Rationale for this model

Pretokenising

The main difference between the model described in this document and the way the Reference (as of Rust 1.85) describes lexing is the split into pretokenisation and reprocessing.

There are a number of forms which are errors at lexing time, even though in principle they could be analysed as multiple tokens.

Examples include

  • the rfc3101 "reserved prefixes" (in Rust 2021 and newer): k#abc, f"...", or f'...'.
  • the variants of numeric literals reserved in rfc0879, eg 0x1.2 or 0b123
  • adjacent-lifetime-like forms such as 'ab'c
  • stringlike literals with a single _ as a suffix
  • byte or C strings with unacceptable contents that would be accepted in plain strings, eg b"€", b"\u{00a0}", or c"\x00"

The Reference tries to account for some of these cases by adding rules which match the forms that cause errors, while keeping the forms matched by those rules disjoint from the forms matched by the non-error-causing rules.

The resulting rules for reserved prefixes and numeric literals are quite complicated (and still have mistakes). Rules of this sort haven't been attempted for stringlike literals.

The rules are simpler in a model with a 'pretokenising' step which can match a form such as c"\x00" (preventing it being matched as c followed by "\x00"), leaving it to a later stage to decide whether it's a valid token or a lexing-time error.

This separation also gives us a natural way to lex doc and non-doc comments uniformly, and inspect their contents later to make the distinction, rather than trying to write non-overlapping lexer rules as the Reference does.

Lookahead

The model described in this document uses one-character lookahead (beyond the token which will be matched) in the prelexing step, in two cases:

  • the lifetime-or-label rule, to prevent 'ab'c' being analysed as 'ab followed by 'c (and similarly for the raw-lifetime-or-label rule)
  • the rule for float literals ending in ., to make sure that 1.a is analysed as 1 . a rather than 1. a

I think some kind of lookahead is unavoidable in these cases.

I think the lookahead could be done after prelexing instead, by adding a pass that could reject pretokens or join them together, but I think that would be less clear. (In particular, the float rule would end up using a list of pretoken kinds that start with an identifier character, which seems worse than just looking for such a character.)

Constraints and imperative code

There are two kinds of token which are hard to deal with using a "regular" lexer: raw-string literals (where the number of # characters need to match), and block comments (where the /* and */ delimiters need to be balanced).

Raw-string literals can in principle fit into a regular language because there's a limit of 255 # symbols, but it seems hard to do anything useful with that.

Nested comments can in principle be described using non-regular rules (as the Reference does).

The model described in this document deals with these cases by allowing rules to define constraints beyond the simple pattern match, effectively intervening in the "find the longest match" part of pattern matching.

The constraint for raw strings is simple, but the one for block comments has ended up using imperative code, which doesn't seem very satisfactory.
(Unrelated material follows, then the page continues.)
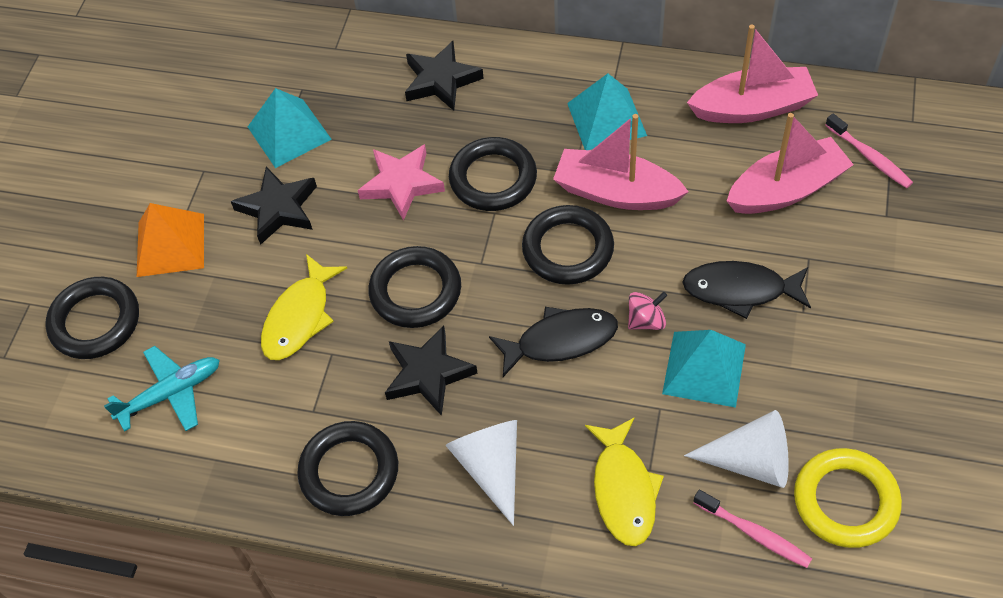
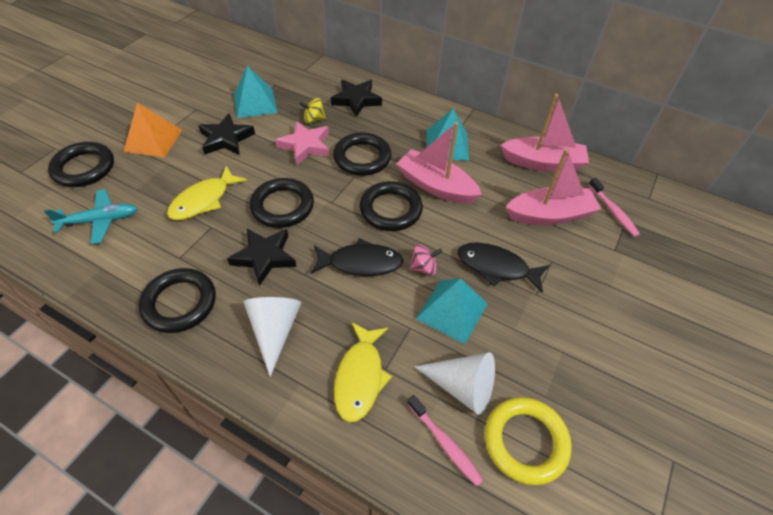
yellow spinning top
See Defining the block-comment constraint.

Producing tokens with attributes

This model makes the lexing process responsible for a certain amount of 'interpretation' of the tokens, rather than simply describing how the input source is sliced up and assigning a 'kind' to each resulting token.

The main motivation for this is to deal with stringlike literals: it means we don't need to separate the description of the result of "unescaping" strings from the description of which strings contain well-formed escapes.

In particular, describing unescaping at lexing time makes it easy to describe the rule about rejecting NULs in C-strings, even if they were written using an escape.

For numeric literals, the way the suffix is identified isn't always simple (see Integer literal base-vs-suffix ambiguity); I think it's best to make the lexer responsible for doing it, so that the description of numeric literal expressions doesn't have to.

For identifiers, many parts of the spec will need a notion of equivalence (both for handling raw identifiers and for dealing with NFC normalisation), and some restrictions depend on the normalised form (see ASCII identifiers). I think it's best for the lexer to handle this by defining the represented identifier.

This document treats the lexer's "output" as a stream of tokens which have concrete attributes, but of course it would be equivalent (and I think more usual for a spec) to treat each attribute as an independent defined term, and write things like "the represented character of a character literal token is…".